Although environmentalists are still poring over the plan, and details have yet to be worked out, in large measure they won. Portions of the forest will now be declared off-limits by law.
But winning is not easy for people who have built their entire lives around battling Pacific Lumber. The most determined -- the Earth First!ers and others who have spent the past several years staging rallies, beating drums, and disrupting the lumber company -- simply refuse to acknowledge their victory.
And Butterfly says she still will not come down from her tree.
Pacific Lumber Co. (PALCO) is the nation's largest provider of old-growth redwood and Humboldt County's largest employer. The company dates back to 1863 and until the 1980s was considered environmentally conscientious. It was careful to log its forests selectively, leaving behind enough old-growth redwoods to sustain the ecosystem. But that began to change in 1986, when the company was taken over in a hostile junk-bond deal by Maxxam, a Houston firm owned by leverage artist Charles Hurwitz.

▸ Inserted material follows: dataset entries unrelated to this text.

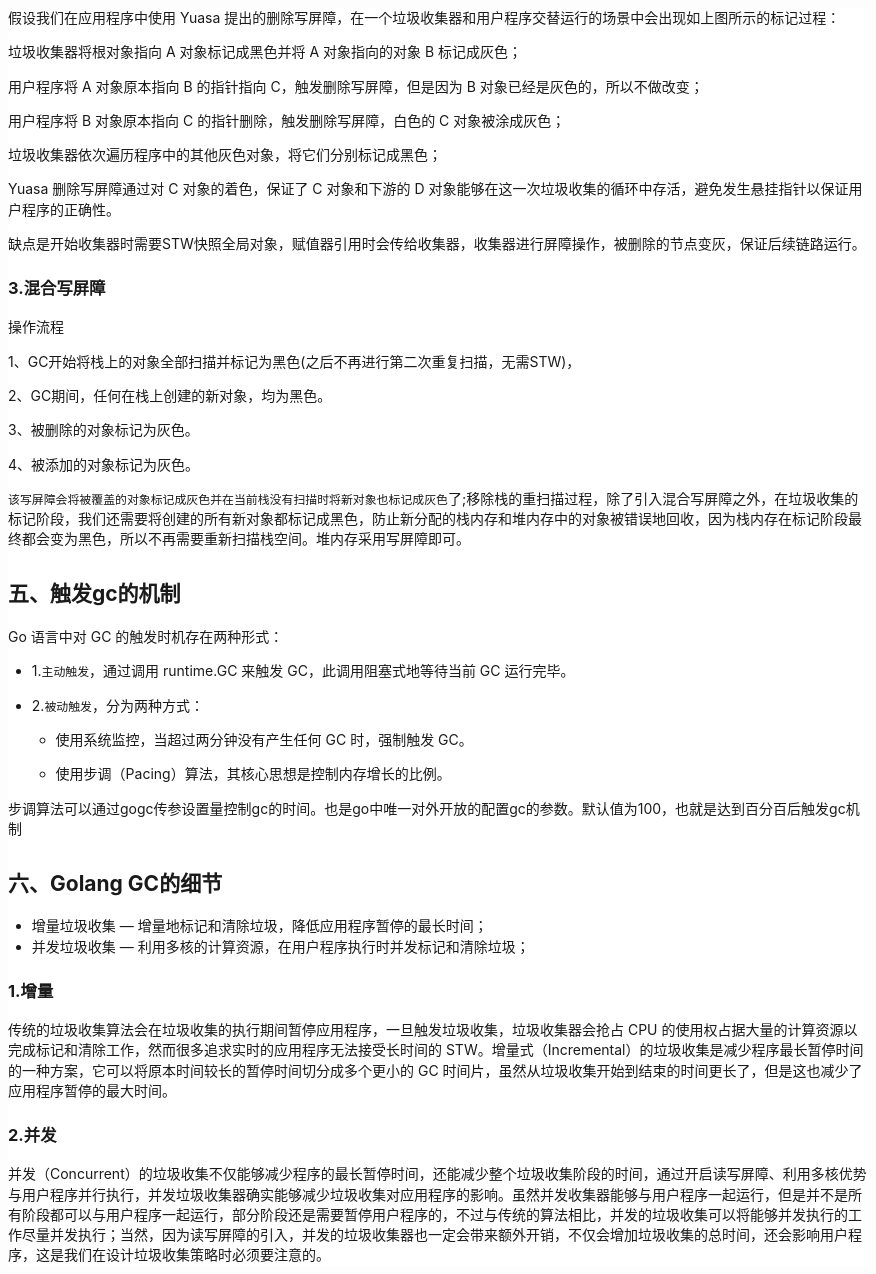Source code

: 假设我们在应用程序中使用 Yuasa 提出的删除写屏障，在一个垃圾收集器和用户程序交替运行的场景中会出现如上图所示的标记过程：

垃圾收集器将根对象指向 A 对象标记成黑色并将 A 对象指向的对象 B 标记成灰色；

用户程序将 A 对象原本指向 B 的指针指向 C，触发删除写屏障，但是因为 B 对象已经是灰色的，所以不做改变；

用户程序将 B 对象原本指向 C 的指针删除，触发删除写屏障，白色的 C 对象被涂成灰色；

垃圾收集器依次遍历程序中的其他灰色对象，将它们分别标记成黑色；

Yuasa 删除写屏障通过对 C 对象的着色，保证了 C 对象和下游的 D 对象能够在这一次垃圾收集的循环中存活，避免发生悬挂指针以保证用户程序的正确性。

缺点是开始收集器时需要STW快照全局对象，赋值器引用时会传给收集器，收集器进行屏障操作，被删除的节点变灰，保证后续链路运行。

### 3.混合写屏障

操作流程

1、GC开始将栈上的对象全部扫描并标记为黑色(之后不再进行第二次重复扫描，无需STW)，

2、GC期间，任何在栈上创建的新对象，均为黑色。

3、被删除的对象标记为灰色。

4、被添加的对象标记为灰色。

`该写屏障会将被覆盖的对象标记成灰色并在当前栈没有扫描时将新对象也标记成灰色`了;移除栈的重扫描过程，除了引入混合写屏障之外，在垃圾收集的标记阶段，我们还需要将创建的所有新对象都标记成黑色，防止新分配的栈内存和堆内存中的对象被错误地回收，因为栈内存在标记阶段最终都会变为黑色，所以不再需要重新扫描栈空间。堆内存采用写屏障即可。


## 五、触发gc的机制

Go 语言中对 GC 的触发时机存在两种形式：

- 1.`主动触发`，通过调用 runtime.GC 来触发 GC，此调用阻塞式地等待当前 GC 运行完毕。 

- 2.`被动触发`，分为两种方式： 

    - 使用系统监控，当超过两分钟没有产生任何 GC 时，强制触发 GC。 

    - 使用步调（Pacing）算法，其核心思想是控制内存增长的比例。 

步调算法可以通过gogc传参设置量控制gc的时间。也是go中唯一对外开放的配置gc的参数。默认值为100，也就是达到百分百后触发gc机制


## 六、Golang GC的细节

* 增量垃圾收集 — 增量地标记和清除垃圾，降低应用程序暂停的最长时间；
* 并发垃圾收集 — 利用多核的计算资源，在用户程序执行时并发标记和清除垃圾；

### 1.增量

传统的垃圾收集算法会在垃圾收集的执行期间暂停应用程序，一旦触发垃圾收集，垃圾收集器会抢占 CPU 的使用权占据大量的计算资源以完成标记和清除工作，然而很多追求实时的应用程序无法接受长时间的 STW。增量式（Incremental）的垃圾收集是减少程序最长暂停时间的一种方案，它可以将原本时间较长的暂停时间切分成多个更小的 GC 时间片，虽然从垃圾收集开始到结束的时间更长了，但是这也减少了应用程序暂停的最大时间。

### 2.并发

并发（Concurrent）的垃圾收集不仅能够减少程序的最长暂停时间，还能减少整个垃圾收集阶段的时间，通过开启读写屏障、利用多核优势与用户程序并行执行，并发垃圾收集器确实能够减少垃圾收集对应用程序的影响。虽然并发收集器能够与用户程序一起运行，但是并不是所有阶段都可以与用户程序一起运行，部分阶段还是需要暂停用户程序的，不过与传统的算法相比，并发的垃圾收集可以将能够并发执行的工作尽量并发执行；当然，因为读写屏障的引入，并发的垃圾收集器也一定会带来额外开销，不仅会增加垃圾收集的总时间，还会影响用户程序，这是我们在设计垃圾收集策略时必须要注意的。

After Hurwitz's arrival, PALCO began to change. The company liquidated its pension plan, hired more employees, and started cutting down more old-growth trees. Environmentalists contend that PALCO's aggressive clear-cutting of entire hillsides has led to mudslides, polluted streams, and the destruction of species habitats and residential homes. One mudslide in Stafford, on New Year's Day 1997, clogged the Eel River and wiped out seven houses, prompting homeowners to sue PALCO.
Even the local paper, the Times-Standard, has editorialized against PALCO, noting that the California Department of Forestry has issued 103 citations against the company in three years for violating state forest laws, including committing 14 infractions in the first six months of this year.

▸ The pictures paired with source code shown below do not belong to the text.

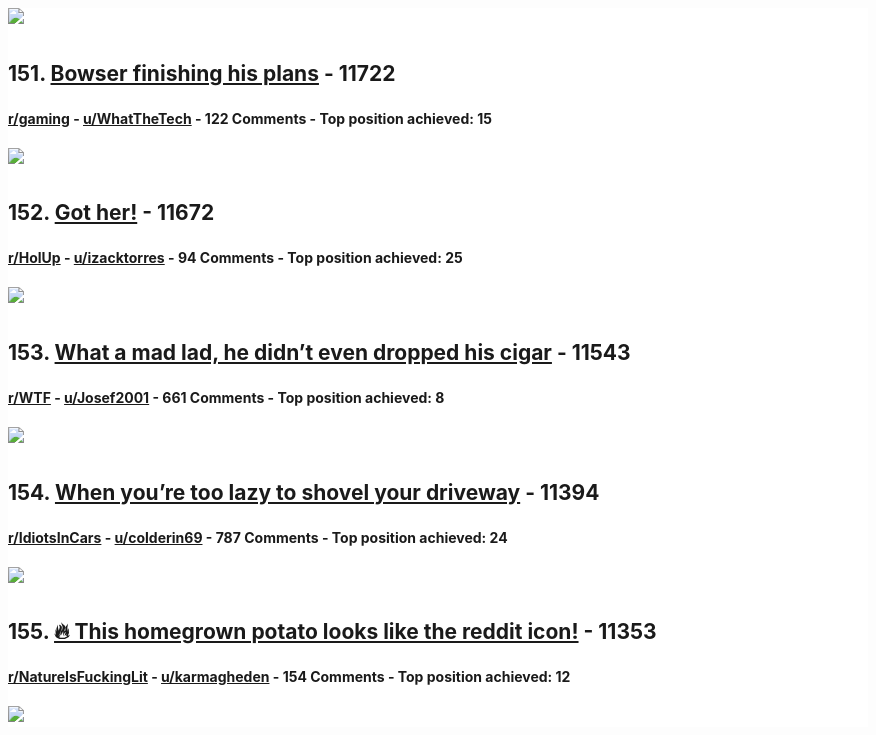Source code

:<a href="https://i.redd.it/uxioue41z3f81.jpg"><img src="https://b.thumbs.redditmedia.com/rA0o3SUNyJWBvXQBWsix-iLJcW80IXbLOnDiu1DyD2Y.jpg"></img></a>

## 151. [Bowser finishing his plans](http://reddit.com/r/gaming/comments/sgof9d/bowser_finishing_his_plans/) - 11722
#### [r/gaming](http://reddit.com/r/gaming) - [u/WhatTheTech](http://reddit.com/u/WhatTheTech) - 122 Comments - Top position achieved: 15

<a href="https://i.redd.it/0sdpn9p4dxe81.jpg"><img src="https://b.thumbs.redditmedia.com/UVNuZ7qJ-BK-LzdMix-vPVrhk4gLCYwsTHKV22pI7co.jpg"></img></a>

## 152. [Got her!](http://reddit.com/r/HolUp/comments/sgs0bh/got_her/) - 11672
#### [r/HolUp](http://reddit.com/r/HolUp) - [u/izacktorres](http://reddit.com/u/izacktorres) - 94 Comments - Top position achieved: 25

<a href="https://v.redd.it/44vnd8gg8ye81"><img src="https://b.thumbs.redditmedia.com/WegzCdMDEZbOuSoYOGUcG1T4hzbMjNCHr-fGgCKu2SU.jpg"></img></a>

## 153. [What a mad lad, he didn’t even dropped his cigar](http://reddit.com/r/WTF/comments/sgzixd/what_a_mad_lad_he_didnt_even_dropped_his_cigar/) - 11543
#### [r/WTF](http://reddit.com/r/WTF) - [u/Josef2001](http://reddit.com/u/Josef2001) - 661 Comments - Top position achieved: 8

<a href="https://v.redd.it/e58p9ctei0f81"><img src="https://b.thumbs.redditmedia.com/BJ4S0N9Hj7j0el6R9qM3EDYf6g-2faenSdpCOy4hIiA.jpg"></img></a>

## 154. [When you’re too lazy to shovel your driveway](http://reddit.com/r/IdiotsInCars/comments/sgo4a7/when_youre_too_lazy_to_shovel_your_driveway/) - 11394
#### [r/IdiotsInCars](http://reddit.com/r/IdiotsInCars) - [u/colderin69](http://reddit.com/u/colderin69) - 787 Comments - Top position achieved: 24

<a href="https://v.redd.it/aknvmvniaxe81"><img src="https://b.thumbs.redditmedia.com/3DSTzDFC9KHq_oKnZyXvOiGwIAkxaqpcRgVot6yvgOw.jpg"></img></a>

## 155. [🔥 This homegrown potato looks like the reddit icon!](http://reddit.com/r/NatureIsFuckingLit/comments/shayyl/this_homegrown_potato_looks_like_the_reddit_icon/) - 11353
#### [r/NatureIsFuckingLit](http://reddit.com/r/NatureIsFuckingLit) - [u/karmagheden](http://reddit.com/u/karmagheden) - 154 Comments - Top position achieved: 12

<a href="https://i.redd.it/uknnr1p0z1f81.png"><img src="https://b.thumbs.redditmedia.com/zCXYt87UInDZmX0PINGbjsIF_4tgziWd_S-xSN6Fhhg.jpg"></img></a>
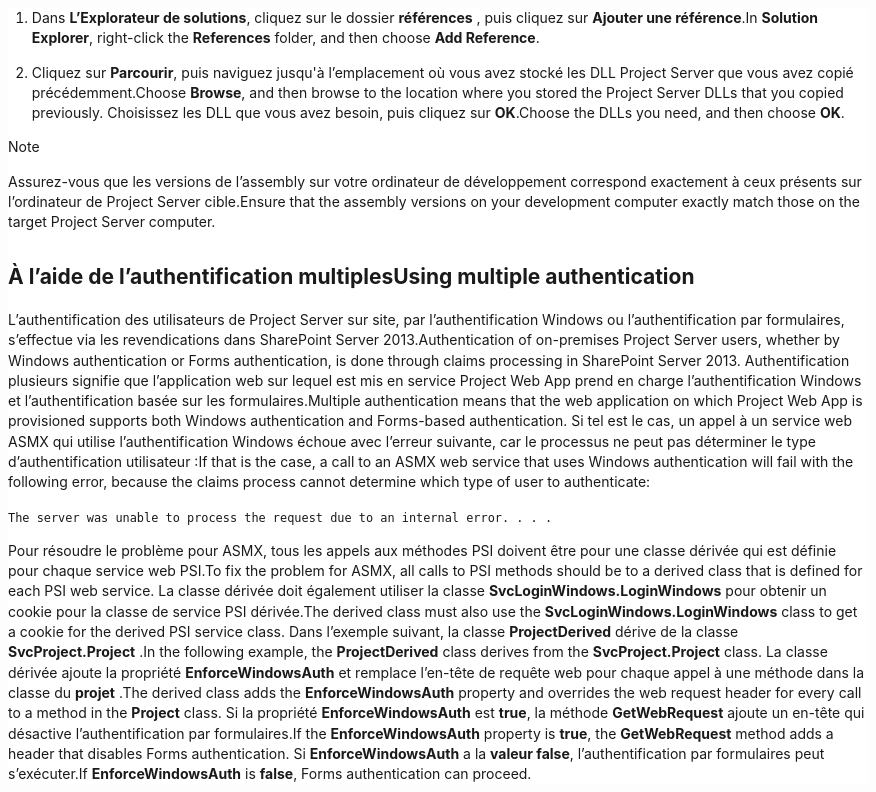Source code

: 1. <span data-ttu-id="1cceb-241">Dans **L’Explorateur de solutions**, cliquez sur le dossier **références** , puis cliquez sur **Ajouter une référence**.</span><span class="sxs-lookup"><span data-stu-id="1cceb-241">In **Solution Explorer**, right-click the **References** folder, and then choose **Add Reference**.</span></span>
    
2. <span data-ttu-id="1cceb-242">Cliquez sur **Parcourir**, puis naviguez jusqu'à l’emplacement où vous avez stocké les DLL Project Server que vous avez copié précédemment.</span><span class="sxs-lookup"><span data-stu-id="1cceb-242">Choose **Browse**, and then browse to the location where you stored the Project Server DLLs that you copied previously.</span></span> <span data-ttu-id="1cceb-243">Choisissez les DLL que vous avez besoin, puis cliquez sur **OK**.</span><span class="sxs-lookup"><span data-stu-id="1cceb-243">Choose the DLLs you need, and then choose **OK**.</span></span>
    
> [!NOTE]
> <span data-ttu-id="1cceb-244">Assurez-vous que les versions de l’assembly sur votre ordinateur de développement correspond exactement à ceux présents sur l’ordinateur de Project Server cible.</span><span class="sxs-lookup"><span data-stu-id="1cceb-244">Ensure that the assembly versions on your development computer exactly match those on the target Project Server computer.</span></span> 
  
## <a name="using-multiple-authentication"></a><span data-ttu-id="1cceb-245">À l’aide de l’authentification multiples</span><span class="sxs-lookup"><span data-stu-id="1cceb-245">Using multiple authentication</span></span>
<span data-ttu-id="1cceb-246"><a name="pj15_PrerequisitesASMX_ClaimsMultiAuth"> </a></span><span class="sxs-lookup"><span data-stu-id="1cceb-246"></span></span>

<span data-ttu-id="1cceb-247">L’authentification des utilisateurs de Project Server sur site, par l’authentification Windows ou l’authentification par formulaires, s’effectue via les revendications dans SharePoint Server 2013.</span><span class="sxs-lookup"><span data-stu-id="1cceb-247">Authentication of on-premises Project Server users, whether by Windows authentication or Forms authentication, is done through claims processing in SharePoint Server 2013.</span></span> <span data-ttu-id="1cceb-248">Authentification plusieurs signifie que l’application web sur lequel est mis en service Project Web App prend en charge l’authentification Windows et l’authentification basée sur les formulaires.</span><span class="sxs-lookup"><span data-stu-id="1cceb-248">Multiple authentication means that the web application on which Project Web App is provisioned supports both Windows authentication and Forms-based authentication.</span></span> <span data-ttu-id="1cceb-249">Si tel est le cas, un appel à un service web ASMX qui utilise l’authentification Windows échoue avec l’erreur suivante, car le processus ne peut pas déterminer le type d’authentification utilisateur :</span><span class="sxs-lookup"><span data-stu-id="1cceb-249">If that is the case, a call to an ASMX web service that uses Windows authentication will fail with the following error, because the claims process cannot determine which type of user to authenticate:</span></span>
  
`The server was unable to process the request due to an internal error. . . .`

<span data-ttu-id="1cceb-250">Pour résoudre le problème pour ASMX, tous les appels aux méthodes PSI doivent être pour une classe dérivée qui est définie pour chaque service web PSI.</span><span class="sxs-lookup"><span data-stu-id="1cceb-250">To fix the problem for ASMX, all calls to PSI methods should be to a derived class that is defined for each PSI web service.</span></span> <span data-ttu-id="1cceb-251">La classe dérivée doit également utiliser la classe **SvcLoginWindows.LoginWindows** pour obtenir un cookie pour la classe de service PSI dérivée.</span><span class="sxs-lookup"><span data-stu-id="1cceb-251">The derived class must also use the **SvcLoginWindows.LoginWindows** class to get a cookie for the derived PSI service class.</span></span> <span data-ttu-id="1cceb-252">Dans l’exemple suivant, la classe **ProjectDerived** dérive de la classe **SvcProject.Project** .</span><span class="sxs-lookup"><span data-stu-id="1cceb-252">In the following example, the **ProjectDerived** class derives from the **SvcProject.Project** class.</span></span> <span data-ttu-id="1cceb-253">La classe dérivée ajoute la propriété **EnforceWindowsAuth** et remplace l’en-tête de requête web pour chaque appel à une méthode dans la classe du **projet** .</span><span class="sxs-lookup"><span data-stu-id="1cceb-253">The derived class adds the **EnforceWindowsAuth** property and overrides the web request header for every call to a method in the **Project** class.</span></span> <span data-ttu-id="1cceb-254">Si la propriété **EnforceWindowsAuth** est **true**, la méthode **GetWebRequest** ajoute un en-tête qui désactive l’authentification par formulaires.</span><span class="sxs-lookup"><span data-stu-id="1cceb-254">If the **EnforceWindowsAuth** property is **true**, the **GetWebRequest** method adds a header that disables Forms authentication.</span></span> <span data-ttu-id="1cceb-255">Si **EnforceWindowsAuth** a la **valeur false**, l’authentification par formulaires peut s’exécuter.</span><span class="sxs-lookup"><span data-stu-id="1cceb-255">If **EnforceWindowsAuth** is **false**, Forms authentication can proceed.</span></span>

Local environmental activists have responded fiercely to PALCO's new ways. The North Coast office of the Earth First! organization, based in the nearby town of Arcata, began providing front-line reconnaissance, which grew into a bitter fight. As Earth First! spied on PALCO's activities, its members undertook "direct actions" -- chaining themselves to equipment and sitting in trees designated to be cut.
The Environmental Protection Information Center (EPIC), a grass-roots legal group in Garberville in place since the 1970s, assumed the laborious task of filing lawsuits against PALCO, alleging numerous violations of state and federal laws. EPIC has won many of its lawsuits, carrying some all the way to the U.S. Supreme Court.
A third group, the Trees Foundation, came together to provide administrative and promotional support for all the activist groups.
Since the Maxxam takeover, the fate of the old-growth redwoods has dominated life and politics in Humboldt County. At the epicenter of the dispute is the Headwaters grove, an area of ancient redwoods within PALCO's forest holdings.
Contrary to public perception, the conflict is not black and white. Few, if any, activists want to see redwood logging stopped completely in the area, because people need to work and feed their families. Conversely, nobody within the PALCO organization is interested in cutting down every single redwood tree in Humboldt County and killing every single species of bird, fish, and plant. The main concern for activists has always been the vigor with which PALCO is clear-cutting old-growth trees.
And they have a point. Forbes magazine may call Hurwitz one of the most powerful people in corporate America, but he also runs a sloppy lumber company. The state suspended PALCO's license last winter for repeated violations of forest practices laws and renewed the license on a conditional basis for 1998. Hurwitz and Maxxam have paid millions of dollars to settle lawsuits brought against them by former PALCO shareholders and retirees. Other lawsuits are still pending, including one by the victims of the Stafford mudslide on New Year's Day 1997.